How to complete this task –
Restate all the data word for word, leaving nothing out.

Records for processing –
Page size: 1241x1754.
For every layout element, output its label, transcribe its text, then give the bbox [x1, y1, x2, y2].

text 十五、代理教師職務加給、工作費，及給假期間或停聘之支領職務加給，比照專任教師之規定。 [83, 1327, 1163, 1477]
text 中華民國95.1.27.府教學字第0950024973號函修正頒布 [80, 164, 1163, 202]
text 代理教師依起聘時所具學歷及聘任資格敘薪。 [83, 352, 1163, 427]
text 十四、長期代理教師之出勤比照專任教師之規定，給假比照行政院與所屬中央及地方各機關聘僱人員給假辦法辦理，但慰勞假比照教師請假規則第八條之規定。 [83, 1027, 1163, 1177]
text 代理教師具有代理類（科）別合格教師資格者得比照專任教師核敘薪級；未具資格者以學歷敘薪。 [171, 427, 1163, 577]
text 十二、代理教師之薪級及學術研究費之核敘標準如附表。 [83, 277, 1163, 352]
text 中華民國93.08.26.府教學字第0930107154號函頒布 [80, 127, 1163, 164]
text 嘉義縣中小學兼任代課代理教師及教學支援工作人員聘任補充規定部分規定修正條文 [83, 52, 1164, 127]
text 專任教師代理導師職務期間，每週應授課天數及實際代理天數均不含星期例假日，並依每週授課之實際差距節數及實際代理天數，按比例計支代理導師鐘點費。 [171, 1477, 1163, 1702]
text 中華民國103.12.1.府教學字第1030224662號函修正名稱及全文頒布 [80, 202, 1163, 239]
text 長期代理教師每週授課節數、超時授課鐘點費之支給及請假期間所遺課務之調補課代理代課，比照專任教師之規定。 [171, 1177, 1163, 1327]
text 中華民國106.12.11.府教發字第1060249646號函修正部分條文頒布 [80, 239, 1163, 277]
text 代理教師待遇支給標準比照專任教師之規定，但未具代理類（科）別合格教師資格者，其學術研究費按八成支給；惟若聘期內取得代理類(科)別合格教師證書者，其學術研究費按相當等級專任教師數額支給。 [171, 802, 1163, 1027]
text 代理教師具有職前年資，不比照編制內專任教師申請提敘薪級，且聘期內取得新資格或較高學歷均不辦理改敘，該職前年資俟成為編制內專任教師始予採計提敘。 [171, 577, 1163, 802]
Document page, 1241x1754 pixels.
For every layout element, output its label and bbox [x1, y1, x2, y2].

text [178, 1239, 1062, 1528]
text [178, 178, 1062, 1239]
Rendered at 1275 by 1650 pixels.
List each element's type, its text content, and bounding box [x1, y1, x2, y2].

Response area –
Page size: 1241x1754.
For every layout element, output its label, transcribe its text, then give the bbox [x1, y1, x2, y2].

text 十五、代理教師職務加給、工作費，及給假期間或停聘之支領職務加給，比照專任教師之規定。 [83, 1327, 1163, 1477]
text 中華民國95.1.27.府教學字第0950024973號函修正頒布 [80, 164, 1163, 202]
text 代理教師依起聘時所具學歷及聘任資格敘薪。 [83, 352, 1163, 427]
text 十四、長期代理教師之出勤比照專任教師之規定，給假比照行政院與所屬中央及地方各機關聘僱人員給假辦法辦理，但慰勞假比照教師請假規則第八條之規定。 [83, 1027, 1163, 1177]
text 代理教師具有代理類（科）別合格教師資格者得比照專任教師核敘薪級；未具資格者以學歷敘薪。 [171, 427, 1163, 577]
text 十二、代理教師之薪級及學術研究費之核敘標準如附表。 [83, 277, 1163, 352]
text 中華民國93.08.26.府教學字第0930107154號函頒布 [80, 127, 1163, 164]
text 嘉義縣中小學兼任代課代理教師及教學支援工作人員聘任補充規定部分規定修正條文 [83, 52, 1164, 127]
text 專任教師代理導師職務期間，每週應授課天數及實際代理天數均不含星期例假日，並依每週授課之實際差距節數及實際代理天數，按比例計支代理導師鐘點費。 [171, 1477, 1163, 1702]
text 中華民國103.12.1.府教學字第1030224662號函修正名稱及全文頒布 [80, 202, 1163, 239]
text 長期代理教師每週授課節數、超時授課鐘點費之支給及請假期間所遺課務之調補課代理代課，比照專任教師之規定。 [171, 1177, 1163, 1327]
text 中華民國106.12.11.府教發字第1060249646號函修正部分條文頒布 [80, 239, 1163, 277]
text 代理教師待遇支給標準比照專任教師之規定，但未具代理類（科）別合格教師資格者，其學術研究費按八成支給；惟若聘期內取得代理類(科)別合格教師證書者，其學術研究費按相當等級專任教師數額支給。 [171, 802, 1163, 1027]
text 代理教師具有職前年資，不比照編制內專任教師申請提敘薪級，且聘期內取得新資格或較高學歷均不辦理改敘，該職前年資俟成為編制內專任教師始予採計提敘。 [171, 577, 1163, 802]
Document page, 1241x1754 pixels.
For every layout element, output its label and bbox [x1, y1, x2, y2].

text [178, 1239, 1062, 1528]
text [178, 178, 1062, 1239]
Rendered at 1275 by 1650 pixels.
List each element's type, its text content, and bounding box [x1, y1, x2, y2].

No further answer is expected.